L’engagement de Daniela Schnegg-Albisetti est porté par un constat: la famille, socle de la société, est malheureusement souvent le théâtre de nombreux drames. En effet, des professionnels estiment qu’un adulte sur quatre a été victime de sévices de la part d’un proche durant son enfance. Une prise de conscience semble se dessiner, se réjouit l’enseignante, par exemple, à travers les ouvrages du Fribourgeois Daniel Pittet, survivant de violences sexuelles infligées par un prêtre dans son enfance. Son livre Mon Père, je vous pardonne (2017), préfacé par le pape François, a permis à d’autres victimes de sortir du silence. Son second ouvrage, Insoutenables secrets. Abus sexuels dans les familles (2024), a également recueilli des témoignages poignants. De même, l’ancienne Miss Suisse Sarah Briguet relate son calvaire dans Miss à mort (2019), dénonçant les agressions sexuelles subies de la part de son père. Daniela Schnegg-Albisetti souligne «la gravité de ces actes, en particulier quand ils émanent du père, et l’urgence à agir pour que les violences de toutes formes cessent de génération en génération».

Banalisation

Mais il reste du chemin à parcourir.

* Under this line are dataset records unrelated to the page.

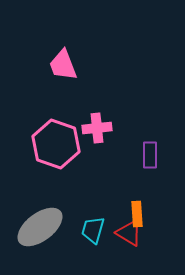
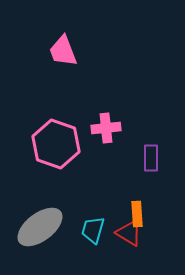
pink trapezoid: moved 14 px up
pink cross: moved 9 px right
purple rectangle: moved 1 px right, 3 px down
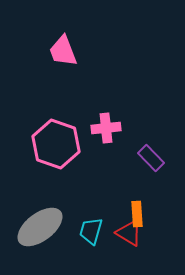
purple rectangle: rotated 44 degrees counterclockwise
cyan trapezoid: moved 2 px left, 1 px down
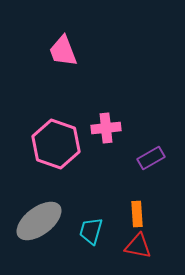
purple rectangle: rotated 76 degrees counterclockwise
gray ellipse: moved 1 px left, 6 px up
red triangle: moved 9 px right, 13 px down; rotated 20 degrees counterclockwise
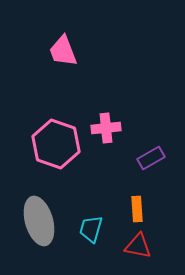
orange rectangle: moved 5 px up
gray ellipse: rotated 69 degrees counterclockwise
cyan trapezoid: moved 2 px up
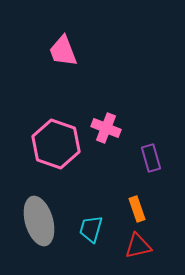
pink cross: rotated 28 degrees clockwise
purple rectangle: rotated 76 degrees counterclockwise
orange rectangle: rotated 15 degrees counterclockwise
red triangle: rotated 24 degrees counterclockwise
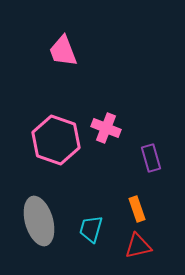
pink hexagon: moved 4 px up
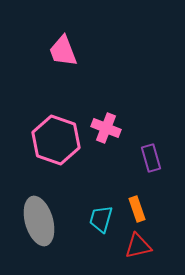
cyan trapezoid: moved 10 px right, 10 px up
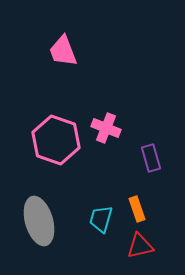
red triangle: moved 2 px right
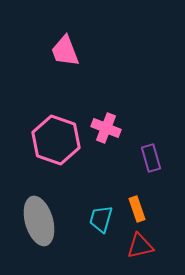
pink trapezoid: moved 2 px right
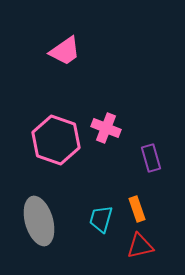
pink trapezoid: rotated 104 degrees counterclockwise
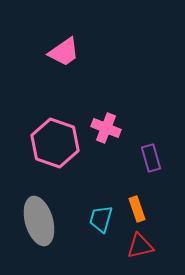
pink trapezoid: moved 1 px left, 1 px down
pink hexagon: moved 1 px left, 3 px down
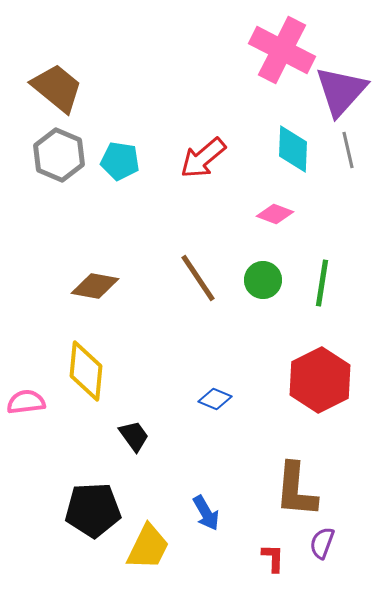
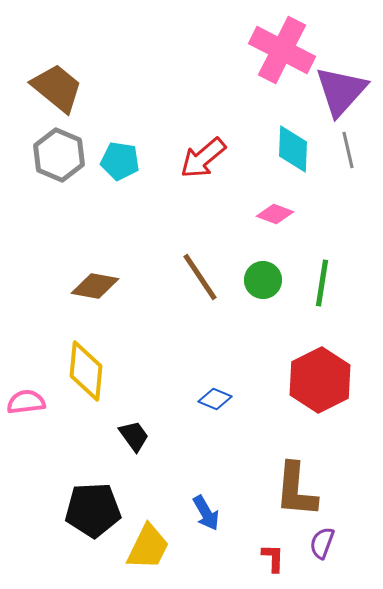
brown line: moved 2 px right, 1 px up
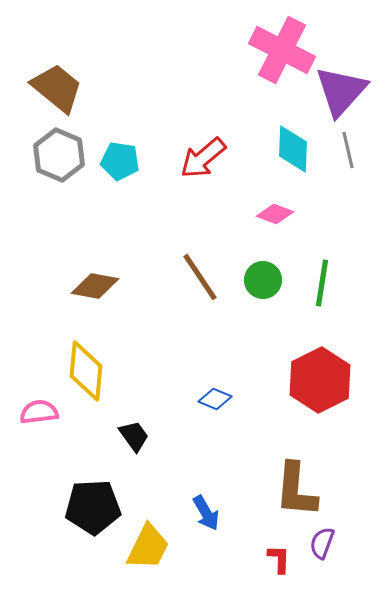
pink semicircle: moved 13 px right, 10 px down
black pentagon: moved 3 px up
red L-shape: moved 6 px right, 1 px down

Début novembre, à Bogota, en Colombie, s’est tenue la première Conférence ministérielle mondiale sur l’élimination de la violence à l’égard des enfants. Lors de cet événement, de nombreux gouvernements ont pris des engagements cruciaux pour lutter contre ce fléau. L’enseignante relève que «la Suisse n’a pris aucun engagement». Et d’ajouter: «Notre pays peine à faire appliquer les conventions internationales qu’il a pourtant ratifiées.» Elle rappelle également l’importance de l’article 11, alinéa 1, de la Constitution fédérale suisse, qui stipule que les enfants et les jeunes ont droit à une protection particulière de leur intégrité et à un encouragement dans leur développement. «Pourtant, des obstacles persistent dans l’application de ces principes». Elle souligne «la banalisation de la violence et la lenteur des évolutions législatives» et dénonce également «les préjugés selon lesquels la violence domestique ne concernerait que les étrangers», un stéréotype qui nuit «à la prise de conscience et à l’action nécessaires pour protéger toutes les victimes».

Bio express

1973 Naissance à Bienne.
1999 Licence ès lettres, Université de Neuchâtel.
2004 Master en enseignement spécialisé.
2012 Rédaction de poèmes, dont «Regarde avec ton cœur» et «Petite fille», mis en chanson par Sandra Roulet.
2024 Organisation de la «Journée internationale des droits de l’enfant au cinéma»

Enfance violentée 

Chaque année, plus d’un milliard d’enfants dans le monde, soit un sur deux selon l’OMS, sont victimes de violences telles que des châtiments corporels, brimades, cyberharcèlement et abus sexuels. En Suisse, les statistiques nationales révèlent que 4,4% des parents recourent régulièrement à la violence, avec 23,2% maltraitant psychologiquement leurs enfants. Les formes de maltraitance les plus courantes incluent les insultes (37%), les menaces de coups (27%), le retrait d’affection (22%), la menace d’abandon (19%) et l’isolement prolongé (15%).